(1860–1930), socialist, editor, publisher, and parliamentarian. Born in Lwów to a middle-class Jewish family, Herman Diamand attended a modern Jewish primary school. After completing Realschule (a modern German secondary school system adopted in several countries) in Lwów, he studied law and political science at the university there and in Vienna, earning a doctorate in 1894.
Initially drawn to Zionism, Diamand gradually fell under the influence of radical politics. By the late 1880s, he had become a convinced socialist, rejected Zionism, and advocated the Polish nationalist cause. He was a delegate at the founding convention of the Polish Social Democratic Party of Galicia (PPSD) in 1892. In 1897, he was elected onto its executive committee and, from 1904 to 1909, represented the party at the International Bureau of the Second International.
During World War I, Diamand supported Józef Piłsudski and his Polish Legions, writing Yiddish appeals to Jews of the region to support the struggle for Polish independence.

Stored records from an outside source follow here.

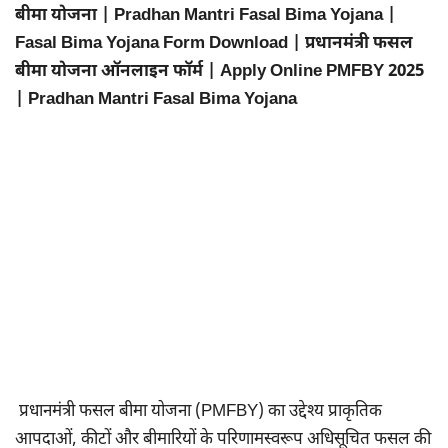
बीमा योजना | Pradhan Mantri Fasal Bima Yojana |
Fasal Bima Yojana Form Download | प्रधानमंत्री फसल
बीमा योजना ऑनलाइन फॉर्म | Apply Online PMFBY 2025
| Pradhan Mantri Fasal Bima Yojana
प्रधानमंत्री फसल बीमा योजना (PMFBY) का उद्देश्य प्राकृतिक
आपदाओं, कीटों और बीमारियों के परिणामस्वरूप अधिसूचित फसल की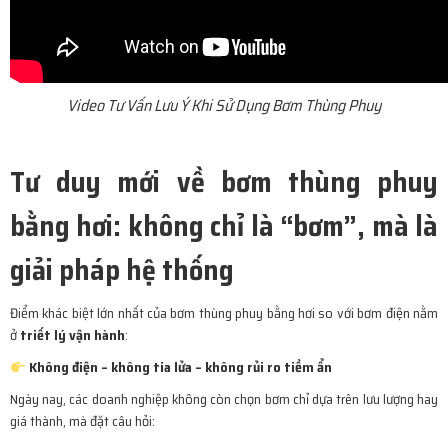
Video Tư Vấn Lưu Ý Khi Sử Dụng Bơm Thùng Phuy
Tư duy mới về bơm thùng phuy
bằng hơi: không chỉ là “bơm”, mà là
giải pháp hệ thống
Điểm khác biệt lớn nhất của bơm thùng phuy bằng hơi so với bơm điện nằm
ở
triết lý vận hành
:
Không điện – không tia lửa – không rủi ro tiềm ẩn
Ngày nay, các doanh nghiệp không còn chọn bơm chỉ dựa trên lưu lượng hay
giá thành, mà đặt câu hỏi:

In 1917–1918, he was a Galician representative in the Austrian parliament. In independent Poland, Diamand served on the executive committee of the Polish Socialist Party and was a member of the Polish parliament from 1919 until his death.

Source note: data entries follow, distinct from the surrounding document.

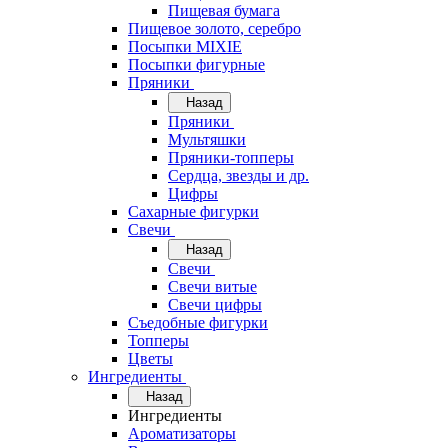
Пищевая бумага
Пищевое золото, серебро
Посыпки MIXIE
Посыпки фигурные
Пряники
Назад
Пряники
Мультяшки
Пряники-топперы
Сердца, звезды и др.
Цифры
Сахарные фигурки
Свечи
Назад
Свечи
Свечи витые
Свечи цифры
Съедобные фигурки
Топперы
Цветы
Ингредиенты
Назад
Ингредиенты
Ароматизаторы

In the period before World War I, Diamand had devoted enormous organizational and intellectual energy to Jewish matters. Although an assimilationist, he acknowledged the need to address issues that were particularly relevant to Jewish workers. He published and edited several Yiddish newspapers with the PPSD imprint, including the biweekly Di yidishe folksblat (Lwów, 1896–1897), the weekly Di yidishe folkstsaytung (Lwów, 1903–1904), and the short-lived Di yidishe folksshtime (Lwów, 1907).
Diamand opposed the idea of a separate Jewish workers’ organization in Galicia. Such a party, he argued, would only prolong Jewish separateness and impede Jewish social integration into Polish society. Accordingly, he sharply condemned the establishment of the independent Jewish Social Democratic Party (Żydowska Partia Socjalno-Demokratyczna) of Galicia in 1905. Diamand viewed Yiddish as a temporary tool to raise the cultural level of the Jewish masses. He believed that the eventual disappearance of Yiddish was not only inevitable from a Marxist point of view, but desirable as well.
As a member of the Polish Sejm after World War I, Diamand was an articulate and energetic voice in defense of the civil rights of Jews as individuals. He remained committed to assimilationism and spoke out against the demands of Jewish national parties. His memoir, Pamiętnik Hermana Diamanda (Memoirs of Herman Diamand; 1932), appeared shortly after his death, as did a collection of his speeches in the Sejm (Przemówienia w Sejmie Rzeczypospolitej [Speeches in the Republican Sejm]; 1933).
Maurycy Karniol, “Herman Diamand,” in Żydzi bojownicy o niepodległość Polski, ed. Norbert Getter, Jakub Schall, and Zigmunt Schipper, pp. 152–155 (Lwów, 1939); Henryk Piasecki, “Herman Diamand w latach 1890–1918,” Biuletyn Żydowskiego Instytutu Historycznego 106.2 (1978): 33–49; Henryk Piasecki, “Herman Diamand w okresie II Rzeczypospolitej, listopad 1918–maj 1926,” Biuletyn Żydowskiego Instytutu Historycznego 111.3 (1979): 63–76.